The Anglo Scandinavian Cardiac Outcome Trial (ASCOT) is a legacy long-term study conducted between 1998 and 2000 asked patients with high blood pressure and three or more additional risk factors for cardiovascular disease to get involved in the study, Dr. Ajay Gupta from William Harvey Research Institute, London, has conducted the study and found the astonishing results so far. Under his guidance the scientist came to know that patients with high blood pressure who took drugs which has the calcium-based blocker for 5.5 years has reduced the risk of getting a cardiovascular disease by 29%, as compared to the patient who took the older regime of drugs which involves the beta blocker base, didn’t find any significant improvement during the course of time and the risk of having a cardiovascular risk reduced to only 10%.
Professor Peter Sever, National Heart and Lung Institute of Imperial College, London says that this result is remarkable to have he was also involved in the study and conducted the research jointly with Dr.
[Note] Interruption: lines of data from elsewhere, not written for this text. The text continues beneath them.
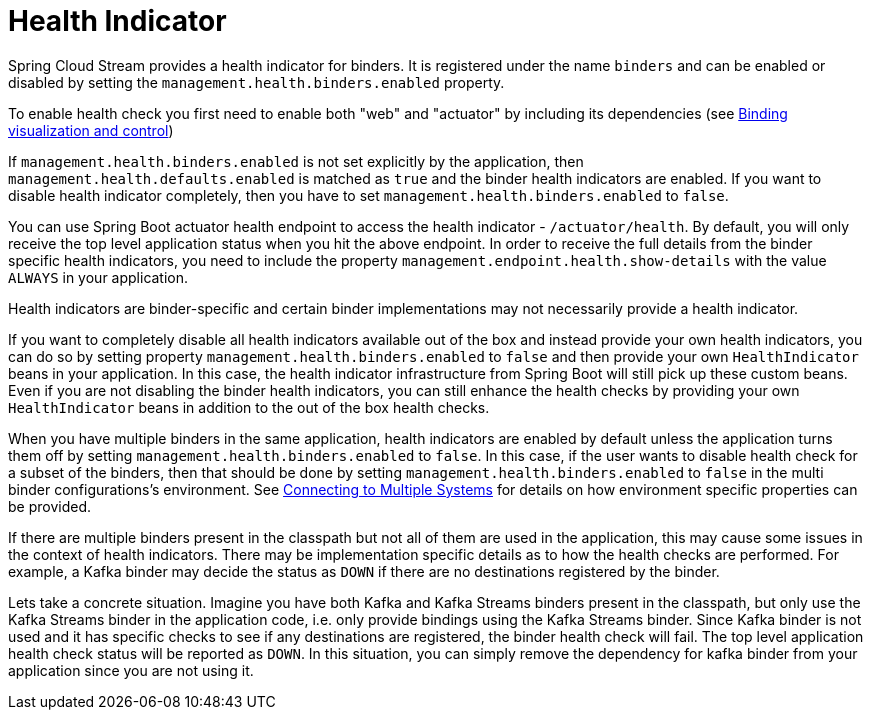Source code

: [[health-indicator]]
= Health Indicator

Spring Cloud Stream provides a health indicator for binders.
It is registered under the name `binders` and can be enabled or disabled by setting the `management.health.binders.enabled` property.

To enable health check you first need to enable both "web" and "actuator" by including its dependencies (see xref:spring-cloud-stream/binding_visualization_control.adoc[Binding visualization and control])

If `management.health.binders.enabled` is not set explicitly by the application, then `management.health.defaults.enabled` is matched as `true` and the binder health indicators are enabled.
If you want to disable health indicator completely, then you have to set `management.health.binders.enabled` to `false`.

You can use Spring Boot actuator health endpoint to access the health indicator - `/actuator/health`.
By default, you will only receive the top level application status when you hit the above endpoint.
In order to receive the full details from the binder specific health indicators, you need to include the property `management.endpoint.health.show-details` with the value `ALWAYS` in your application.

Health indicators are binder-specific and certain binder implementations may not necessarily provide a health indicator.

If you want to completely disable all health indicators available out of the box and instead provide your own health indicators,
you can do so by setting property `management.health.binders.enabled` to `false` and then provide your own `HealthIndicator` beans in your application.
In this case, the health indicator infrastructure from Spring Boot will still pick up these custom beans.
Even if you are not disabling the binder health indicators, you can still enhance the health checks by providing your own `HealthIndicator` beans in addition to the out of the box health checks.

When you have multiple binders in the same application, health indicators are enabled by default unless the application turns them off by setting `management.health.binders.enabled` to `false`.
In this case, if the user wants to disable health check for a subset of the binders, then that should be done by setting `management.health.binders.enabled` to `false` in the multi binder configurations's environment.
See xref:spring-cloud-stream/multiple-systems.adoc[Connecting to Multiple Systems] for details on how environment specific properties can be provided.

If there are multiple binders present in the classpath but not all of them are used in the application, this may cause some issues in the context of health indicators.
There may be implementation specific details as to how the health checks are performed. For example, a Kafka binder may decide the status as `DOWN` if there are no destinations registered by the binder.

Lets take a concrete situation. Imagine you have both Kafka and Kafka Streams binders present in the classpath, but only use the Kafka Streams binder in the application code, i.e. only provide bindings using the Kafka Streams binder.
Since Kafka binder is not used and it has specific checks to see if any destinations are registered, the binder health check will fail.
The top level application health check status will be reported as `DOWN`.
In this situation, you can simply remove the dependency for kafka binder from your application since you are not using it.

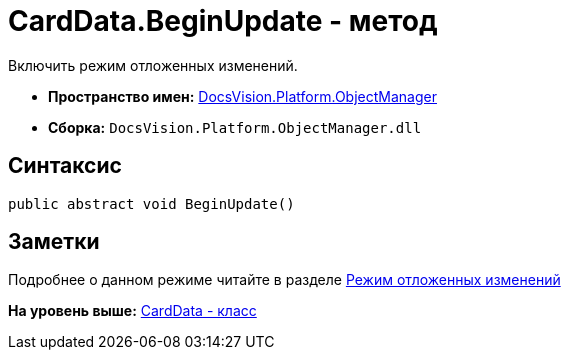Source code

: = CardData.BeginUpdate - метод

Включить режим отложенных изменений.

* [.keyword]*Пространство имен:* xref:api/DocsVision/Platform/ObjectManager/ObjectManager_NS.adoc[DocsVision.Platform.ObjectManager]
* [.keyword]*Сборка:* [.ph .filepath]`DocsVision.Platform.ObjectManager.dll`

== Синтаксис

[source,pre,codeblock,language-csharp]
----
public abstract void BeginUpdate()
----

== Заметки

Подробнее о данном режиме читайте в разделе xref:../../../../pages/dm_delayedchanges.adoc[Режим отложенных изменений]

*На уровень выше:* xref:../../../../api/DocsVision/Platform/ObjectManager/CardData_CL.adoc[CardData - класс]
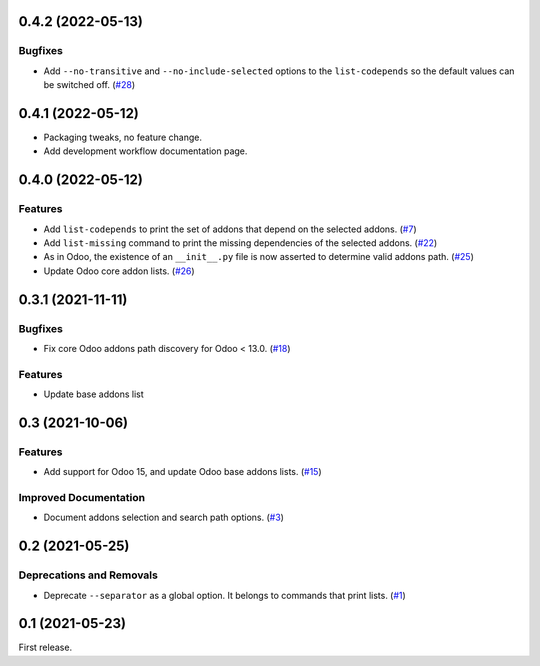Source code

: 0.4.2 (2022-05-13)
==================

Bugfixes
--------

- Add ``--no-transitive`` and ``--no-include-selected`` options to the ``list-codepends``
  so the default values can be switched off. (`#28 <https://github.com/sbidoul/manifestoo/issues/28>`_)


0.4.1 (2022-05-12)
==================

- Packaging tweaks, no feature change.
- Add development workflow documentation page.

0.4.0 (2022-05-12)
==================

Features
--------

- Add ``list-codepends`` to print the set of addons that depend on the selected addons. (`#7 <https://github.com/sbidoul/manifestoo/issues/7>`_)
- Add ``list-missing`` command to print the missing dependencies of the selected addons. (`#22 <https://github.com/sbidoul/manifestoo/issues/22>`_)
- As in Odoo, the existence of an ``__init__.py`` file is now asserted to determine valid addons path. (`#25 <https://github.com/sbidoul/manifestoo/issues/25>`_)
- Update Odoo core addon lists. (`#26 <https://github.com/sbidoul/manifestoo/issues/26>`_)


0.3.1 (2021-11-11)
==================

Bugfixes
--------

- Fix core Odoo addons path discovery for Odoo < 13.0. (`#18 <https://github.com/sbidoul/manifestoo/issues/18>`_)

Features
--------

- Update base addons list


0.3 (2021-10-06)
================

Features
--------

- Add support for Odoo 15, and update Odoo base addons lists. (`#15 <https://github.com/sbidoul/manifestoo/issues/15>`_)


Improved Documentation
----------------------

- Document addons selection and search path options. (`#3 <https://github.com/sbidoul/manifestoo/issues/3>`_)


0.2 (2021-05-25)
================

Deprecations and Removals
-------------------------

- Deprecate ``--separator`` as a global option. It belongs to commands that print
  lists. (`#1 <https://github.com/sbidoul/manifestoo/issues/1>`_)


0.1 (2021-05-23)
================

First release.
Gupta, these drugs have a long-term benefit as found with the study in the blood pressure. The primary objective was to found whether there is any significant change in the effectiveness of the lowering the blood pressure treatment in the newer method and in the older method. And to evaluate whether there are more numbers of heart attack associated with the blood pressure treatment method, and to see at what extend the cardiovascular risk gets reduced in the simultaneous method of treatment.